- [Source document]
Officials with the state Department of Agriculture will dedicate the agency’s new greenhouse with a ribbon-cutting ceremony from noon-1 p.m. this Thursday.

The facility was built to support the state’s fruit tree industry.

“We now have a modern greenhouse that will make it easier to protect the fruit tree industry from virus diseases,” agency Director Derek Sandison said. “This larger greenhouse, with its automated features, improved temperature controls and watering system, will give us an increased capacity to test registered mother trees at a rate greater than we’ve been able to do in the past.”

The greenhouse is nearly 4,800 square-feet and is located at Washington State University’s Irrigated Agriculture Research and Extension Center, 24106 N. Bunn Road. It was built on 7.5 acres the state agency leased from the university.

It includes three separate growing bays with individual temperature controls that better duplicate temperature ranges where fruit tree viruses can thrive, officials said.

- [Information shown]
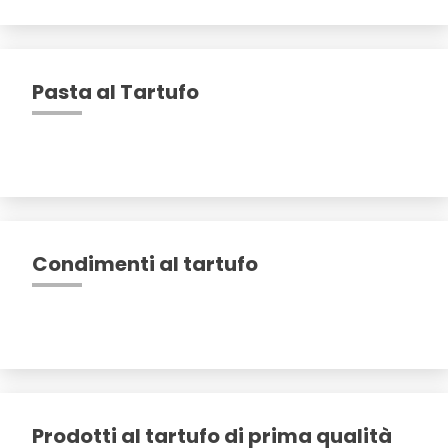
Pasta al Tartufo
Condimenti al tartufo
Prodotti al tartufo di prima qualità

- [Exercise set]
**1.** Sum up the article about the new greenhouse in three sentences.
**2.** Go on with the article about the new greenhouse from where it stops.
The listing has nothing to do with this work.

- [Answers below]
**1.** The state Department of Agriculture will hold a ribbon-cutting from noon to 1 p.m. this Thursday for its new greenhouse, which was built to support the state's fruit tree industry. Director Derek Sandison said the larger, automated greenhouse will make it easier to protect the industry from virus diseases and let the agency test registered mother trees faster than it could in the past. The nearly 4,800-square-foot building sits on 7.5 acres leased from Washington State University at its Irrigated Agriculture Research and Extension Center, and it has three growing bays with their own temperature controls.

**2.**
This makes symptoms readily discernable, increasing the effectiveness of virus indexing. The facility also features work areas for potting and a walk-in cooler. A separate storage building houses equipment.

It replaces a smaller, traditional WSU-owned greenhouse that had minimal temperature control and was used by WSDA staff for decades, they said.

The Fruit Tree Planting Stock Certification Program has nearly 35,000 registered mother trees that serve as a source for the propagation of trees that will provide millions of high quality trees to the fruit tree industry each year.

Construction of the greenhouse and installation of specialized equipment took more than two years to complete, state officials said. The project cost $750,000 using funds provided through assessments on nurseries that sell Washington-grown fruit trees.